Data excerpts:
--------------------------------------------------

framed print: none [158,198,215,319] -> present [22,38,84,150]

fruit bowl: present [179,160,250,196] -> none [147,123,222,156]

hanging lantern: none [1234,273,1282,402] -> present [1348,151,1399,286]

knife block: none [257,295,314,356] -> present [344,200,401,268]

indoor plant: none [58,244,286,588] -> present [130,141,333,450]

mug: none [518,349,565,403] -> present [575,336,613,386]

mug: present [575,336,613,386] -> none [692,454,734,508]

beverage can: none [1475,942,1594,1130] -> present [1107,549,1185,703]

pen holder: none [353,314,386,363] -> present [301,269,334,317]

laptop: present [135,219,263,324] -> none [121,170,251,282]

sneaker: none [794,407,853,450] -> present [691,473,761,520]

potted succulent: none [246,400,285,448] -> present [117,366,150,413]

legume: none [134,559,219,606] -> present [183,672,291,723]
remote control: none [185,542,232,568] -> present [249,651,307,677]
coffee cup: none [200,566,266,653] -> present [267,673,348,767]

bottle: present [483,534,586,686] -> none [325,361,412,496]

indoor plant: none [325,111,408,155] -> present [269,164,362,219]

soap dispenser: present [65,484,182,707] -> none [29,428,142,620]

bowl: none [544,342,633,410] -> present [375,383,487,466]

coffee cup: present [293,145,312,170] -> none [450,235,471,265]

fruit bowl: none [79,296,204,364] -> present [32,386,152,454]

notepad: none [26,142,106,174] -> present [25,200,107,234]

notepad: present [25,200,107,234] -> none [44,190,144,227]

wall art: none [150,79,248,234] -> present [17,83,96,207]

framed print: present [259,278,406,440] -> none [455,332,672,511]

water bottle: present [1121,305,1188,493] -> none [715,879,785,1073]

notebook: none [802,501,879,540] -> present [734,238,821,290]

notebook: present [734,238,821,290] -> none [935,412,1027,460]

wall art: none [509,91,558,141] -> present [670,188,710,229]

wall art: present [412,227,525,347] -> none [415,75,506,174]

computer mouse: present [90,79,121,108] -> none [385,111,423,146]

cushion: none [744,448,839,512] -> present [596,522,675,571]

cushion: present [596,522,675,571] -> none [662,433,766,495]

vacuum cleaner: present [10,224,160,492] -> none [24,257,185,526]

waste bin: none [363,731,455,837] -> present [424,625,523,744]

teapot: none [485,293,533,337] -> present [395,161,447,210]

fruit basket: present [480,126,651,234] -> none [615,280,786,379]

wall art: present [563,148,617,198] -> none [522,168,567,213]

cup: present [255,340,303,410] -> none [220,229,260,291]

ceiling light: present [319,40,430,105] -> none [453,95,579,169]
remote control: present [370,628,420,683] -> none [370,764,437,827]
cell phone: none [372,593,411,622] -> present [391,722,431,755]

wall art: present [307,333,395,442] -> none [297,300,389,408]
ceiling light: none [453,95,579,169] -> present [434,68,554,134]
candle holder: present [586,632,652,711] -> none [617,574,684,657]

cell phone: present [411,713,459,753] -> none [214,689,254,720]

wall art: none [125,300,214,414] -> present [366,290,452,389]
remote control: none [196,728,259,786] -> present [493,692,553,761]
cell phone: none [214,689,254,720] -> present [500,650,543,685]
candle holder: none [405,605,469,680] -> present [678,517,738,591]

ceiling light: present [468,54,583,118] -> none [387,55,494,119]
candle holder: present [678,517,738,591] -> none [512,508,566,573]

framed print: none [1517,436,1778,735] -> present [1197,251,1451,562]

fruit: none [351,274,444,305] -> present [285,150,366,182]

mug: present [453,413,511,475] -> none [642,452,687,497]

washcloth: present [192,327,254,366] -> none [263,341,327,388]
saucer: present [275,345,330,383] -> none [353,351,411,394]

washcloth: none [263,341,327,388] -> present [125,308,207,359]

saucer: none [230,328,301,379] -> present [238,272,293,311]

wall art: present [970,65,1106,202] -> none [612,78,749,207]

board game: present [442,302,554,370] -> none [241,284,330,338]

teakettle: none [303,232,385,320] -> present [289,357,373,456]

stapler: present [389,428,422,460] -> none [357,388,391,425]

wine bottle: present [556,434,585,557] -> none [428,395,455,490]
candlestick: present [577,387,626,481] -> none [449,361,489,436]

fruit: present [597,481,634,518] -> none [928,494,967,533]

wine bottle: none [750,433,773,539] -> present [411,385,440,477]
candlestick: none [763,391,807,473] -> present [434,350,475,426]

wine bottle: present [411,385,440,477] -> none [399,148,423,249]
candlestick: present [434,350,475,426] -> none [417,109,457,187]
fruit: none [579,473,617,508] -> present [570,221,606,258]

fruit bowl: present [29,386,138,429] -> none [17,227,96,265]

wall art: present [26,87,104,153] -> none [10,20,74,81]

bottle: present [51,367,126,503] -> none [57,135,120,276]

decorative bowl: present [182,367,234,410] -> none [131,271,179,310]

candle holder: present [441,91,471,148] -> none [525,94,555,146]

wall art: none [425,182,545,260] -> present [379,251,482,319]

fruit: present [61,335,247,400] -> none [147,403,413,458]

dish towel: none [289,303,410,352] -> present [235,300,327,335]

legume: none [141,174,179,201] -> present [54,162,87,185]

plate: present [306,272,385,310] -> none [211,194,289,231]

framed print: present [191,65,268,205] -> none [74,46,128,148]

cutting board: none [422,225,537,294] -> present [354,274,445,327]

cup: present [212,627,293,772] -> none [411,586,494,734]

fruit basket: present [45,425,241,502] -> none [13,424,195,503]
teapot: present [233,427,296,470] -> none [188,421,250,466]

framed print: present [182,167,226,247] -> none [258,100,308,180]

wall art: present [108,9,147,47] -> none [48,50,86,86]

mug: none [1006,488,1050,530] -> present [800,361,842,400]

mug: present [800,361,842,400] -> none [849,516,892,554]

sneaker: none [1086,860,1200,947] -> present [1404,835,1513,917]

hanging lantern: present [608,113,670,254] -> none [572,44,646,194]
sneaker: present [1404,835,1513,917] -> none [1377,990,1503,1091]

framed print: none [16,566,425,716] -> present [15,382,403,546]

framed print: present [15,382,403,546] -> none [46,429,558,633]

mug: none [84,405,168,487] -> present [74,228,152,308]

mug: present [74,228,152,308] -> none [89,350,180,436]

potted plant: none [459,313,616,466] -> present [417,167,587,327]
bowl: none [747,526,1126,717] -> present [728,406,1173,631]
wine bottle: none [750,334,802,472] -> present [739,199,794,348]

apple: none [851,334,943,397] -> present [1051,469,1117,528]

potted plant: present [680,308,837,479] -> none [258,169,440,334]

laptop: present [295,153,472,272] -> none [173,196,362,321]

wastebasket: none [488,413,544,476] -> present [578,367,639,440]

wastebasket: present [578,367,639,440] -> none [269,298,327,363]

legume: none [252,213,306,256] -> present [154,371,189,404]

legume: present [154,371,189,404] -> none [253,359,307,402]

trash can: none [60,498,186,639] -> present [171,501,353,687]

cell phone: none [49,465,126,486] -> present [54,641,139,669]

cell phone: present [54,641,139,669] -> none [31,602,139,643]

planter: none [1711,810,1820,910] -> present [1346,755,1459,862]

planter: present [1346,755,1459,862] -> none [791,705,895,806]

--------------------------------------------------

Set down every record once more, exactly as written.

**ANSWER BOX**.
framed print: none [158,198,215,319] -> present [22,38,84,150]

fruit bowl: present [179,160,250,196] -> none [147,123,222,156]

hanging lantern: none [1234,273,1282,402] -> present [1348,151,1399,286]

knife block: none [257,295,314,356] -> present [344,200,401,268]

indoor plant: none [58,244,286,588] -> present [130,141,333,450]

mug: none [518,349,565,403] -> present [575,336,613,386]

mug: present [575,336,613,386] -> none [692,454,734,508]

beverage can: none [1475,942,1594,1130] -> present [1107,549,1185,703]

pen holder: none [353,314,386,363] -> present [301,269,334,317]

laptop: present [135,219,263,324] -> none [121,170,251,282]

sneaker: none [794,407,853,450] -> present [691,473,761,520]

potted succulent: none [246,400,285,448] -> present [117,366,150,413]

legume: none [134,559,219,606] -> present [183,672,291,723]
remote control: none [185,542,232,568] -> present [249,651,307,677]
coffee cup: none [200,566,266,653] -> present [267,673,348,767]

bottle: present [483,534,586,686] -> none [325,361,412,496]

indoor plant: none [325,111,408,155] -> present [269,164,362,219]

soap dispenser: present [65,484,182,707] -> none [29,428,142,620]

bowl: none [544,342,633,410] -> present [375,383,487,466]

coffee cup: present [293,145,312,170] -> none [450,235,471,265]

fruit bowl: none [79,296,204,364] -> present [32,386,152,454]

notepad: none [26,142,106,174] -> present [25,200,107,234]

notepad: present [25,200,107,234] -> none [44,190,144,227]

wall art: none [150,79,248,234] -> present [17,83,96,207]

framed print: present [259,278,406,440] -> none [455,332,672,511]

water bottle: present [1121,305,1188,493] -> none [715,879,785,1073]

notebook: none [802,501,879,540] -> present [734,238,821,290]

notebook: present [734,238,821,290] -> none [935,412,1027,460]

wall art: none [509,91,558,141] -> present [670,188,710,229]

wall art: present [412,227,525,347] -> none [415,75,506,174]

computer mouse: present [90,79,121,108] -> none [385,111,423,146]

cushion: none [744,448,839,512] -> present [596,522,675,571]

cushion: present [596,522,675,571] -> none [662,433,766,495]

vacuum cleaner: present [10,224,160,492] -> none [24,257,185,526]

waste bin: none [363,731,455,837] -> present [424,625,523,744]

teapot: none [485,293,533,337] -> present [395,161,447,210]

fruit basket: present [480,126,651,234] -> none [615,280,786,379]

wall art: present [563,148,617,198] -> none [522,168,567,213]

cup: present [255,340,303,410] -> none [220,229,260,291]

ceiling light: present [319,40,430,105] -> none [453,95,579,169]
remote control: present [370,628,420,683] -> none [370,764,437,827]
cell phone: none [372,593,411,622] -> present [391,722,431,755]

wall art: present [307,333,395,442] -> none [297,300,389,408]
ceiling light: none [453,95,579,169] -> present [434,68,554,134]
candle holder: present [586,632,652,711] -> none [617,574,684,657]

cell phone: present [411,713,459,753] -> none [214,689,254,720]

wall art: none [125,300,214,414] -> present [366,290,452,389]
remote control: none [196,728,259,786] -> present [493,692,553,761]
cell phone: none [214,689,254,720] -> present [500,650,543,685]
candle holder: none [405,605,469,680] -> present [678,517,738,591]

ceiling light: present [468,54,583,118] -> none [387,55,494,119]
candle holder: present [678,517,738,591] -> none [512,508,566,573]

framed print: none [1517,436,1778,735] -> present [1197,251,1451,562]

fruit: none [351,274,444,305] -> present [285,150,366,182]

mug: present [453,413,511,475] -> none [642,452,687,497]

washcloth: present [192,327,254,366] -> none [263,341,327,388]
saucer: present [275,345,330,383] -> none [353,351,411,394]

washcloth: none [263,341,327,388] -> present [125,308,207,359]

saucer: none [230,328,301,379] -> present [238,272,293,311]

wall art: present [970,65,1106,202] -> none [612,78,749,207]

board game: present [442,302,554,370] -> none [241,284,330,338]

teakettle: none [303,232,385,320] -> present [289,357,373,456]

stapler: present [389,428,422,460] -> none [357,388,391,425]

wine bottle: present [556,434,585,557] -> none [428,395,455,490]
candlestick: present [577,387,626,481] -> none [449,361,489,436]

fruit: present [597,481,634,518] -> none [928,494,967,533]

wine bottle: none [750,433,773,539] -> present [411,385,440,477]
candlestick: none [763,391,807,473] -> present [434,350,475,426]

wine bottle: present [411,385,440,477] -> none [399,148,423,249]
candlestick: present [434,350,475,426] -> none [417,109,457,187]
fruit: none [579,473,617,508] -> present [570,221,606,258]

fruit bowl: present [29,386,138,429] -> none [17,227,96,265]

wall art: present [26,87,104,153] -> none [10,20,74,81]

bottle: present [51,367,126,503] -> none [57,135,120,276]

decorative bowl: present [182,367,234,410] -> none [131,271,179,310]

candle holder: present [441,91,471,148] -> none [525,94,555,146]

wall art: none [425,182,545,260] -> present [379,251,482,319]

fruit: present [61,335,247,400] -> none [147,403,413,458]

dish towel: none [289,303,410,352] -> present [235,300,327,335]

legume: none [141,174,179,201] -> present [54,162,87,185]

plate: present [306,272,385,310] -> none [211,194,289,231]

framed print: present [191,65,268,205] -> none [74,46,128,148]

cutting board: none [422,225,537,294] -> present [354,274,445,327]

cup: present [212,627,293,772] -> none [411,586,494,734]

fruit basket: present [45,425,241,502] -> none [13,424,195,503]
teapot: present [233,427,296,470] -> none [188,421,250,466]

framed print: present [182,167,226,247] -> none [258,100,308,180]

wall art: present [108,9,147,47] -> none [48,50,86,86]

mug: none [1006,488,1050,530] -> present [800,361,842,400]

mug: present [800,361,842,400] -> none [849,516,892,554]

sneaker: none [1086,860,1200,947] -> present [1404,835,1513,917]

hanging lantern: present [608,113,670,254] -> none [572,44,646,194]
sneaker: present [1404,835,1513,917] -> none [1377,990,1503,1091]

framed print: none [16,566,425,716] -> present [15,382,403,546]

framed print: present [15,382,403,546] -> none [46,429,558,633]

mug: none [84,405,168,487] -> present [74,228,152,308]

mug: present [74,228,152,308] -> none [89,350,180,436]

potted plant: none [459,313,616,466] -> present [417,167,587,327]
bowl: none [747,526,1126,717] -> present [728,406,1173,631]
wine bottle: none [750,334,802,472] -> present [739,199,794,348]

apple: none [851,334,943,397] -> present [1051,469,1117,528]

potted plant: present [680,308,837,479] -> none [258,169,440,334]

laptop: present [295,153,472,272] -> none [173,196,362,321]

wastebasket: none [488,413,544,476] -> present [578,367,639,440]

wastebasket: present [578,367,639,440] -> none [269,298,327,363]

legume: none [252,213,306,256] -> present [154,371,189,404]

legume: present [154,371,189,404] -> none [253,359,307,402]

trash can: none [60,498,186,639] -> present [171,501,353,687]

cell phone: none [49,465,126,486] -> present [54,641,139,669]

cell phone: present [54,641,139,669] -> none [31,602,139,643]

planter: none [1711,810,1820,910] -> present [1346,755,1459,862]

planter: present [1346,755,1459,862] -> none [791,705,895,806]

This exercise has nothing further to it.